How to disappoint

Apr 03, 2018
The tyranny of satisfaction has reached crisis levels, but what if we could learn to disappoint?

I begin many of my lectures by telling students that I hope to disappoint them. I look forward to the moment they realise I have failed to live up to their expectations of me. They are not happy at the prospect. What do I mean I will disappoint? Have they spent large amounts of money to attend a lecture by someone who isn’t going to deliver on their expectations? Most of us will never live up to the expectations of others (or theirs of us). We will rarely be able to guarantee 100% success. Yet we are plagued with the curse of satisfaction. Organisational members who exceed targets by 10% this quarter are rarely cheered on and told to take it easy for the next quarter. Next quarter’s target increases by 10%, and this becomes the new normal.

Disappointment is the moment at which the fantasy of ‘what we should to be’ meets the reality of ‘what we are’. It is also a clue to the systemic conditions in which those conditions are generated. What if the best we could do is the best we can do? What if we could learn to disappoint?

Listen to disappointment

Disappointment is an invitation to reimagine attainable and realistic goals and targets. Instead of ignoring or relegating it, pay attention. Identify unrealistic expectations, discuss them, re-articulate them as more realistic goals that are attainable and achievable.

Acknowledge the fear

Disappointment is always connected to some ideal version of the future (an ideal lecturer who will ensure we get top marks; being available to clients/customers 24/7 etc.) What is it we are afraid of losing if we let go of that ideal? In bringing the fantasy into reality, it is possible to relinquish attachment to its power and reimagine a future that is achievable and more realistic. Perhaps the new version of us is a company that delivers the best service we possibly can rather than the idealised service we never could.

Articulate expectations

Organisations get stuck in blame/shame dynamics. Locating blame in other departments or feeling the shame of being the disappointing team member who let the team down during a presentation. This dynamic is a toxic mix that further relegates disappointment to the edges of organisational systems. Instead of trying to figure out who is right and who is wrong, try asking ‘what unarticulated expectations have resulted in this dynamic?’ Very often blame and shame relate to idealised expectations that have never been thought through or articulated. By examining these dynamics, it is possible to alleviate potentially intractable conflicts.

Figure out what really matters to your staff

Disappointment is a very common emotion that rarely receives attention in organisations. Asking people about their disappointments at work is a valuable way of finding out what really matters to people. Very often we don’t know what matters to us until we don’t have it.

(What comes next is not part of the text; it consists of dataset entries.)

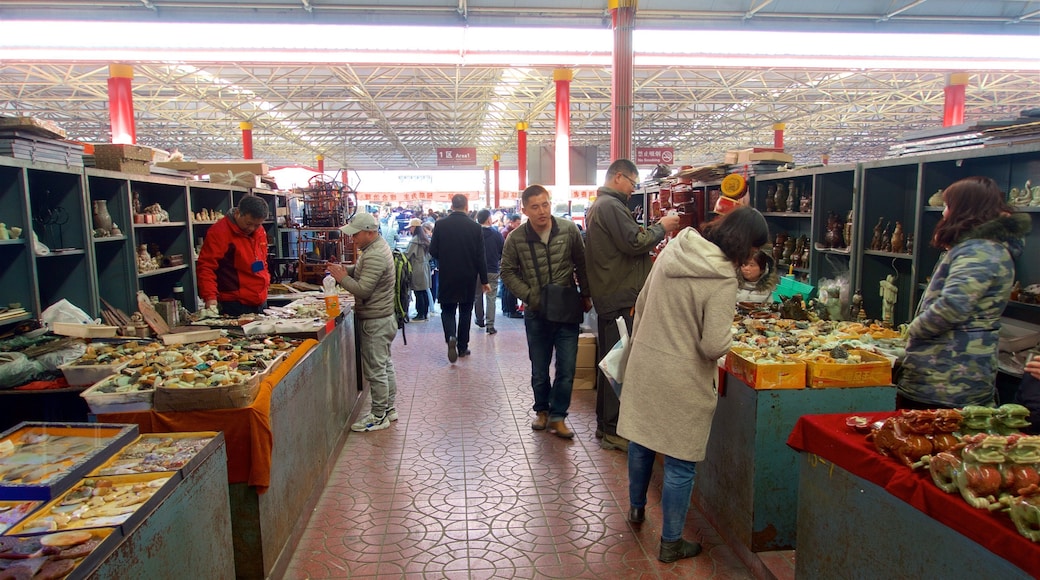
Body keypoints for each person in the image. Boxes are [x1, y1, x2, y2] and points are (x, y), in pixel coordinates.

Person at [618, 206, 769, 563]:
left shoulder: (676, 247)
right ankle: (671, 542)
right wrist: (733, 334)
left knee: (643, 440)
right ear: (746, 245)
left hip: (647, 362)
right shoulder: (721, 278)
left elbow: (641, 302)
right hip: (683, 376)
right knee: (681, 461)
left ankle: (637, 510)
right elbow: (713, 345)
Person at [897, 176, 1030, 409]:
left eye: (948, 206)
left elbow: (952, 307)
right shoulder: (981, 247)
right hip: (947, 373)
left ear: (966, 210)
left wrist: (914, 330)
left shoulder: (980, 250)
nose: (943, 213)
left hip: (948, 377)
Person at [585, 159, 680, 452]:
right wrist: (661, 228)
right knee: (619, 365)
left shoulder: (603, 206)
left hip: (612, 295)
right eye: (632, 184)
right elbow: (635, 242)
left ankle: (606, 426)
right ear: (619, 177)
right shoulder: (610, 207)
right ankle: (614, 430)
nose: (632, 190)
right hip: (619, 296)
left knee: (612, 363)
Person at [501, 185, 592, 439]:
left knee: (567, 367)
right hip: (536, 313)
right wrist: (531, 296)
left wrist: (586, 294)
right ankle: (542, 411)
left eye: (545, 204)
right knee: (539, 369)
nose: (542, 211)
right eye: (535, 207)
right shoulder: (516, 238)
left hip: (566, 308)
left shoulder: (568, 229)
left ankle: (558, 416)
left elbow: (581, 263)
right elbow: (507, 272)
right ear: (524, 210)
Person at [326, 212, 399, 432]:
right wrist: (344, 271)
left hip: (375, 321)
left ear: (370, 232)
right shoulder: (375, 248)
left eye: (356, 234)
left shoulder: (374, 254)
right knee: (384, 365)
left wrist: (342, 279)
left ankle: (378, 416)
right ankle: (388, 409)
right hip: (383, 318)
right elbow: (364, 273)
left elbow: (364, 289)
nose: (352, 239)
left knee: (376, 370)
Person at [430, 194, 489, 363]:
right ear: (466, 206)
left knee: (447, 310)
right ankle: (462, 347)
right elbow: (480, 257)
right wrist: (484, 281)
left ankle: (450, 336)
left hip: (447, 274)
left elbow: (433, 250)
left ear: (452, 205)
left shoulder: (440, 225)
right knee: (465, 311)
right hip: (468, 276)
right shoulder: (475, 227)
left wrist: (445, 256)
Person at [196, 195, 271, 317]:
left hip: (260, 300)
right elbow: (206, 267)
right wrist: (210, 298)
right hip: (234, 303)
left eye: (257, 225)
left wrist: (265, 283)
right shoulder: (219, 232)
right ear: (237, 213)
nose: (251, 228)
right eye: (248, 223)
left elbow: (261, 261)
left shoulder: (259, 231)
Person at [474, 209, 505, 335]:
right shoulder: (496, 234)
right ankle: (490, 325)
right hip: (492, 269)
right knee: (491, 297)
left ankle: (480, 319)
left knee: (477, 295)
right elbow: (503, 250)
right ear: (488, 219)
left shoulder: (473, 234)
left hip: (476, 270)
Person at [405, 217, 432, 321]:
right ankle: (424, 313)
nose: (409, 230)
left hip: (417, 268)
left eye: (410, 227)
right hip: (425, 267)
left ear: (415, 228)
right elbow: (430, 255)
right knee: (424, 291)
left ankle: (420, 314)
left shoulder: (414, 241)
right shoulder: (424, 239)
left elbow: (407, 255)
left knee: (418, 291)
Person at [500, 214, 524, 318]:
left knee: (506, 288)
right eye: (518, 223)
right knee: (510, 288)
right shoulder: (509, 233)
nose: (519, 225)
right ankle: (511, 310)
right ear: (512, 222)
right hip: (511, 264)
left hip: (506, 264)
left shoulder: (505, 232)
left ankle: (507, 309)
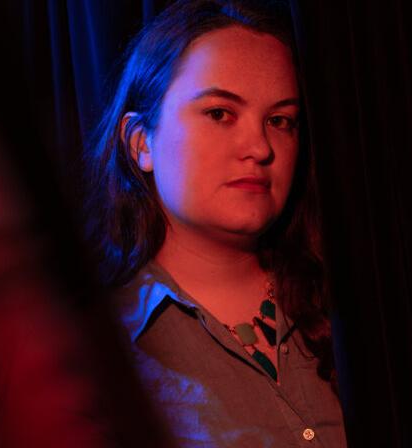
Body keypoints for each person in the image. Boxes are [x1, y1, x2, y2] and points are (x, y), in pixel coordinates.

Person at [84, 0, 347, 446]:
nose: (261, 147)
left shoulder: (355, 305)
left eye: (280, 120)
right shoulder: (89, 348)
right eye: (220, 113)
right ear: (140, 142)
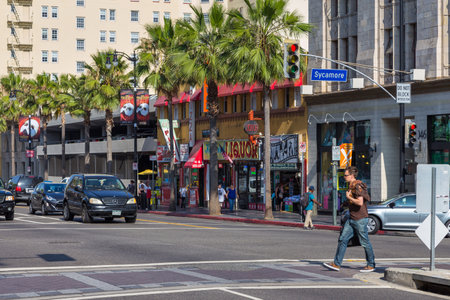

The tyranny of satisfaction is built on the assumption that we can fulfil unrealistic fantasies and ideals. Disappointment tells us that this isn’t so. It also tells us that it is possible to reimagine our expectations as more reasonable and achievable aims. To do that, we must be ‘good enough’. Once those around us are comfortable with that promise, we can get on with the messy and ordinary task of working together.

In those conditions, we will often exceed expectations and will rarely blame each other for failing to live up to imaginary standards beyond the realm of reality.

Dr Annette Clancy is a Lecturer in Organisational Behaviour at University College Dublin and ran her own consultancy practice for over 17 years prior to joining UCD.